I feel that’s exaggerated or understated, it could hardly correspond to the truth. I can’t believe that money was such a side issue. “Excuse me, you’re going to have to explain that,” I say.
“What is there to explain?” he asks, irritated as usual because of the interruption. “That’s the way it was.”
“The pay couldn’t have been secondary to you. On the contrary. I would understand if you had tried to get as much out of it as you possibly could. I keep hearing how anxious you were to catch up. How does that fit?”
“Who did you hear that from? From me?”
“If you like, not from you, but wasn’t that so? Didn’t you have an overwhelming desire to catch up?”
I mustn’t always get in his way with my assumptions, Aron says. And I should not bother him with what I pick up from others. “If you really want to know, it was the other way around. I didn’t want more and more; on the contrary, I was satisfied with so little that I thought I was touched in the head. In fact, I wasn’t right in the head; the last few years had muddled my sense of priorities. I felt as if I was in paradise. A good-looking woman, an apartment, a rediscovered child, enough to eat — had I dared to imagine such luck in the camp?” he asks. “And with all this, I would stand there and haggle over money?”

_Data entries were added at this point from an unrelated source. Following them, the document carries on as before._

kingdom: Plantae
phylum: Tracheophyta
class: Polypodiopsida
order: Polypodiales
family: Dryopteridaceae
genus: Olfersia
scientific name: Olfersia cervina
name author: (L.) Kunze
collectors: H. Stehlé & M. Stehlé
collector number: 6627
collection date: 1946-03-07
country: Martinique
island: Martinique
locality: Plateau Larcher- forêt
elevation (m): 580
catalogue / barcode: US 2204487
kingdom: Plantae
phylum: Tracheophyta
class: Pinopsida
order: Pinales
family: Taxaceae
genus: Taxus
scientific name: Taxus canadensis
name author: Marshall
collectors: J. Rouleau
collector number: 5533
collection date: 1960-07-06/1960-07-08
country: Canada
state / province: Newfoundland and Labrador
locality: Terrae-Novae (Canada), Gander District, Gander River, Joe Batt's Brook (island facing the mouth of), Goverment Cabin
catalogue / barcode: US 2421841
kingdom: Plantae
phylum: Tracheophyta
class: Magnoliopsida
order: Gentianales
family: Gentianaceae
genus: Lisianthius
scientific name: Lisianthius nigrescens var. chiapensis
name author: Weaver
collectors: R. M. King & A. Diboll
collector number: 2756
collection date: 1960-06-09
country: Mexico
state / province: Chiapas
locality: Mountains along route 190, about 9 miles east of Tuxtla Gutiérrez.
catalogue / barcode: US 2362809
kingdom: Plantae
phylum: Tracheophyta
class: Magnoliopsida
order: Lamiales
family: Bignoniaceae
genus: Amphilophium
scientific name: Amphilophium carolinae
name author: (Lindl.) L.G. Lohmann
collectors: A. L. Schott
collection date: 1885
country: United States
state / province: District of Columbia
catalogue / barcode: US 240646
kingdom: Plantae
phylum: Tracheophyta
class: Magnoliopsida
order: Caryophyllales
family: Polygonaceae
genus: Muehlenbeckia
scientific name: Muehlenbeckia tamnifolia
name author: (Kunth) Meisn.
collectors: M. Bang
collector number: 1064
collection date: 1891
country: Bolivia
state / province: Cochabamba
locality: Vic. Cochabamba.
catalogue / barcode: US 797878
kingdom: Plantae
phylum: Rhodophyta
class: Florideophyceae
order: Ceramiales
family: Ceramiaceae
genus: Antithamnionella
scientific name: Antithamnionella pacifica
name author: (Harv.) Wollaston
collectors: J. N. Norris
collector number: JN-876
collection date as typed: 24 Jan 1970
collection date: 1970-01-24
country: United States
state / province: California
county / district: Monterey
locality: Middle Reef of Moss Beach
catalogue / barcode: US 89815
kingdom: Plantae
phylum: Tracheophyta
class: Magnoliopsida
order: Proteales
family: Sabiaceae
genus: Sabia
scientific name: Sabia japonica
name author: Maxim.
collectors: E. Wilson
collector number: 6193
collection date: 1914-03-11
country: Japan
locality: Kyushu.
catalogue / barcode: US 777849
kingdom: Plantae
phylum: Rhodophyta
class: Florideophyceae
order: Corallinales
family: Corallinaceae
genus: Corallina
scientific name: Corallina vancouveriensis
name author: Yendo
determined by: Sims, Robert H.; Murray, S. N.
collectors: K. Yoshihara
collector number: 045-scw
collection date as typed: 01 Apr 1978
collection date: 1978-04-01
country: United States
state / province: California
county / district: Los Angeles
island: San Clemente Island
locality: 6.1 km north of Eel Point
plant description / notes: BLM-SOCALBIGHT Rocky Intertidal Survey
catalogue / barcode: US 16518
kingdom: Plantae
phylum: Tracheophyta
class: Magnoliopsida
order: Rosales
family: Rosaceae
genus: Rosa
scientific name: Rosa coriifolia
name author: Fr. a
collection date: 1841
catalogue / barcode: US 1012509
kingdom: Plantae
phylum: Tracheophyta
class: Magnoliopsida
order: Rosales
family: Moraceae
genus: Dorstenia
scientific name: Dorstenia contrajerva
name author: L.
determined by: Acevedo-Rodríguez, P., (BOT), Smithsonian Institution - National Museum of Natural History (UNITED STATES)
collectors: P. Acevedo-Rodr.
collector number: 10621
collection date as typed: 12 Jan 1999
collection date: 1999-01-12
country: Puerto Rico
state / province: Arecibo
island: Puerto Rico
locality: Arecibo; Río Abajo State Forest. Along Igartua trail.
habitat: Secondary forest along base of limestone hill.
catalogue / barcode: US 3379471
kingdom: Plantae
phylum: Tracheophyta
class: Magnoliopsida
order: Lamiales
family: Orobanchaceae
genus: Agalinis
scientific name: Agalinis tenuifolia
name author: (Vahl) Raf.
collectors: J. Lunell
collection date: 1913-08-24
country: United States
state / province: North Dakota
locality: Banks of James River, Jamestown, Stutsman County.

In the end, Tennenbaum got around to discussing the salary only just before they parted. That late, because he evidently expected Aron to bring up the subject, but he had no other choice. He made him two offers — his decision — one was two thousand marks a month, the other was a one percent share in the total profit. By his calculation, he said, they both amounted more or less to the same thing. “I want to earn a decent wage but not to your disadvantage, as you can see. Not on my people,” he said.